11 Provided for the replacement of Spanish currency on the island with US Dollars. Also established that all debts previously payable in Puerto Rican currency would henceforth be payable with US Dollars.

13 Provided a mechanism to transfer all property held by the United States Government as ceded by Spain to the newly established government of Puerto Rico upon its establishment.

14 Established that the statutes of the United States would apply if applicable to the citizens of Puerto Rico with the exception of internal revenue laws.

15 Enabled the newly formed government to amend or repeal any law that was implemented in the course of the transition.

16 Established a judicial system similar to that of the United States and provided that all government officials take an oath to support both the constitution of the United States and the laws of Puerto Rico.

17 Established a chief executive with the title of governor who is appointed by the President of the United States with the advice and consent of the United States Senate for a term of four years.

18 Established an executive council for the Governor of Puerto Rico that is appointed by the President of the United States with the advice and consent of the United States Senate for a term of four years.

27 Established a bicameral legislative body with one house consisting of the executive council as established in 18 and the other consisting of 35 elected members serving a term of two years.
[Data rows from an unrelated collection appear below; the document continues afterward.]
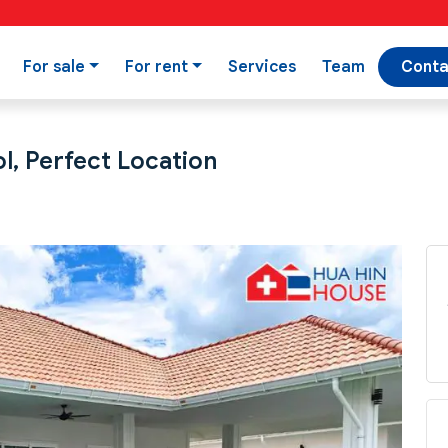
For sale
For rent
Services
Team
Conta
l, Perfect Location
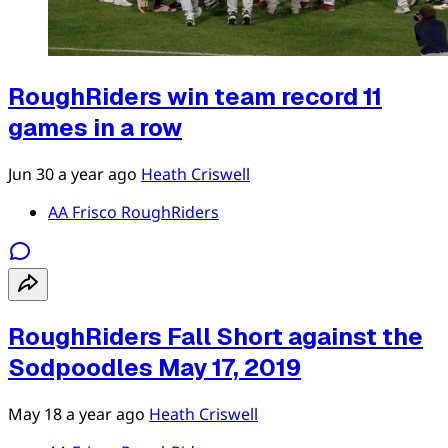
RoughRiders win team record 11
games in a row
Jun 30
a year ago
Heath Criswell
AA Frisco RoughRiders
RoughRiders Fall Short against the
Sodpoodles May 17, 2019
May 18
a year ago
Heath Criswell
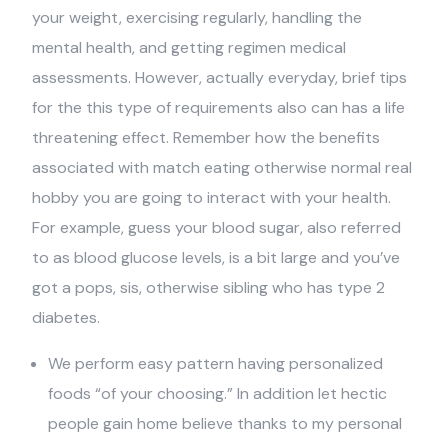
your weight, exercising regularly, handling the
mental health, and getting regimen medical
assessments. However, actually everyday, brief tips
for the this type of requirements also can has a life
threatening effect. Remember how the benefits
associated with match eating otherwise normal real
hobby you are going to interact with your health.
For example, guess your blood sugar, also referred
to as blood glucose levels, is a bit large and you’ve
got a pops, sis, otherwise sibling who has type 2
diabetes.
We perform easy pattern having personalized
foods “of your choosing.” In addition let hectic
people gain home believe thanks to my personal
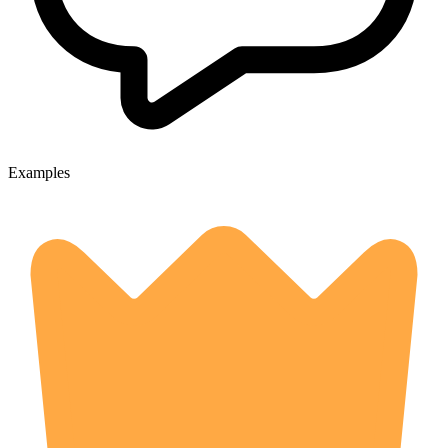
Examples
The territory was to be split into seven districts.

28,29 Provided for the general election of members of the legislative body.

30 Established the requirements for office in the legislative body.
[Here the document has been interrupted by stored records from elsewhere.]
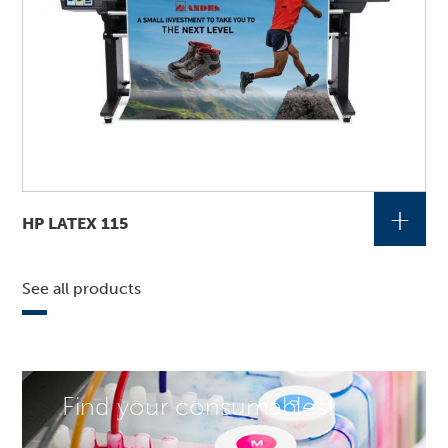
+
HP LATEX 115
See all products
Find your consumables!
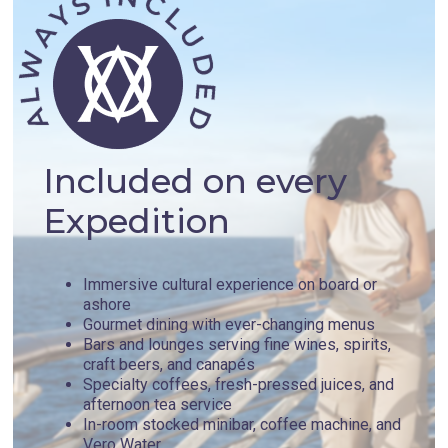
Included on every
Expedition
Immersive cultural experience on board or
ashore
Gourmet dining with ever-changing menus
Bars and lounges serving fine wines, spirits,
craft beers, and canapés
Specialty coffees, fresh-pressed juices, and
afternoon tea service
In-room stocked minibar, coffee machine, and
Vero Water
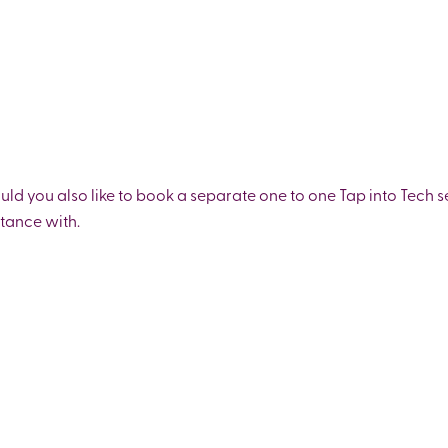
ould you also like to book a separate one to one Tap into Tech s
stance with.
31 Defined the mechanisms by which bills become law. A bill can be proposed in either house but must be passed by a majority vote in both houses to become a law. A bill that is passed by both houses is presented to the Governor for his signature. Upon the signature of the governor, the bill becomes law. If the governor does not sign the bill or vetoes it, the legislature can override the veto with a 2/3rd majority vote. Requires that all bills passed by the legislative body be reported to the United States Congress and enables the United States Congress to annul them.

33 Provided for the transition of then existing court system unto the official court system. Provided for the nomination of the chief justice by the President of the United States with the advice and consent of the United States Senate.
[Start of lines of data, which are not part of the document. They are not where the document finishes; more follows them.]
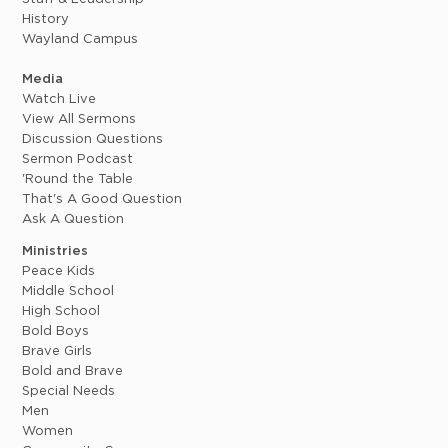
History
Wayland Campus
Media
Watch Live
View All Sermons
Discussion Questions
Sermon Podcast
'Round the Table
That's A Good Question
Ask A Question
Ministries
Peace Kids
Middle School
High School
Bold Boys
Brave Girls
Bold and Brave
Special Needs
Men
Women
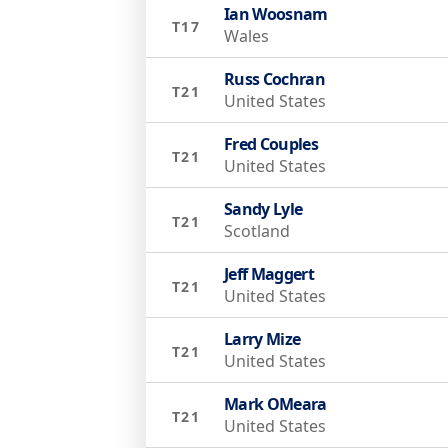
Ian Woosnam
T17
Wales
Russ Cochran
T21
United States
Fred Couples
T21
United States
Sandy Lyle
T21
Scotland
Jeff Maggert
T21
United States
Larry Mize
T21
United States
Mark OMeara
T21
United States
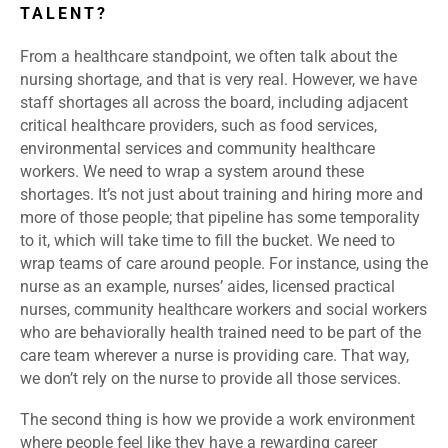
TALENT?
From a healthcare standpoint, we often talk about the
nursing shortage, and that is very real. However, we have
staff shortages all across the board, including adjacent
critical healthcare providers, such as food services,
environmental services and community healthcare
workers. We need to wrap a system around these
shortages. It’s not just about training and hiring more and
more of those people; that pipeline has some temporality
to it, which will take time to fill the bucket. We need to
wrap teams of care around people. For instance, using the
nurse as an example, nurses’ aides, licensed practical
nurses, community healthcare workers and social workers
who are behaviorally health trained need to be part of the
care team wherever a nurse is providing care. That way,
we don’t rely on the nurse to provide all those services.
The second thing is how we provide a work environment
where people feel like they have a rewarding career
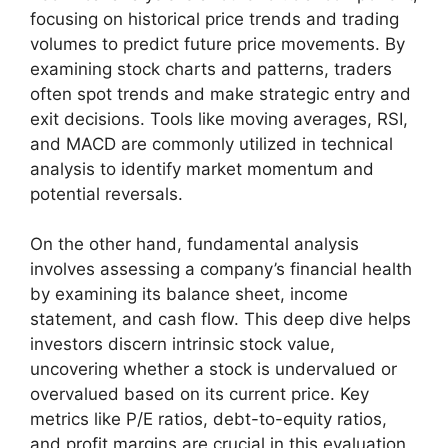
focusing on historical price trends and trading
volumes to predict future price movements. By
examining stock charts and patterns, traders
often spot trends and make strategic entry and
exit decisions. Tools like moving averages, RSI,
and MACD are commonly utilized in technical
analysis to identify market momentum and
potential reversals.
On the other hand, fundamental analysis
involves assessing a company’s financial health
by examining its balance sheet, income
statement, and cash flow. This deep dive helps
investors discern intrinsic stock value,
uncovering whether a stock is undervalued or
overvalued based on its current price. Key
metrics like P/E ratios, debt-to-equity ratios,
and profit margins are crucial in this evaluation,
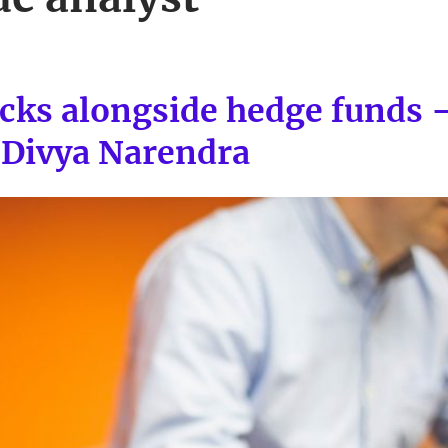
ocks alongside hedge funds 
Divya Narendra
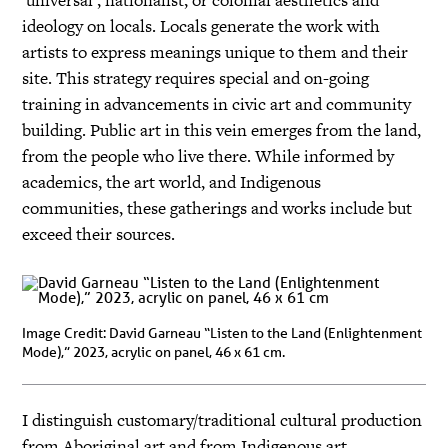
‘universal’, nationalist, or colonial aesthetics and
ideology on locals. Locals generate the work with
artists to express meanings unique to them and their
site. This strategy requires special and on-going
training in advancements in civic art and community
building. Public art in this vein emerges from the land,
from the people who live there. While informed by
academics, the art world, and Indigenous
communities, these gatherings and works include but
exceed their sources.
Image Credit: David Garneau “Listen to the Land (Enlightenment
Mode),” 2023, acrylic on panel, 46 x 61 cm.
I distinguish customary/traditional cultural production
from Aboriginal art and from Indigenous art.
34 Created the United States District of Puerto Rico and established a district judge to be appointed by the President of the United States with the advice and consent of the United States Senate for a term of four years.

38 Prevented export duties from being levied and collected. Provided that the legislative body may implement taxes for the general purposes of government, protecting the public credit, and reimbursing the United States government for funds expended out of the emergency fund of the War Department for relief of the industrial situation caused by the hurricane of August 8, 1899. Prevented the government of Puerto Rico and all of its municipalities from entering into debt in excess of seven percent of the aggregate tax value of its property.

39 Created the position of Resident Commissioner to the United States with a term of two years.

40 Created a three-member commission consisting of three citizens of Puerto Rico and appointed by the President of the United States with the advice and consent of the United States Senate. The commission was tasked to compile and revise the laws of Puerto Rico as well as the codes of procedure and systems of municipal government to provide for "a simple, harmonious, and economical government", establish justice and secure its prompt and efficient administration, inaugurate a general system of education and public instruction, provide buildings and funds therefore, equalize and simplify taxation and all the methods of raising revenue, and make all other provisions that may be necessary to secure and extend the benefits of a republican form of government to all the inhabitants of Puerto Rico. The final report of this committee was to be presented to the United States Congress within a year of the passing of the act.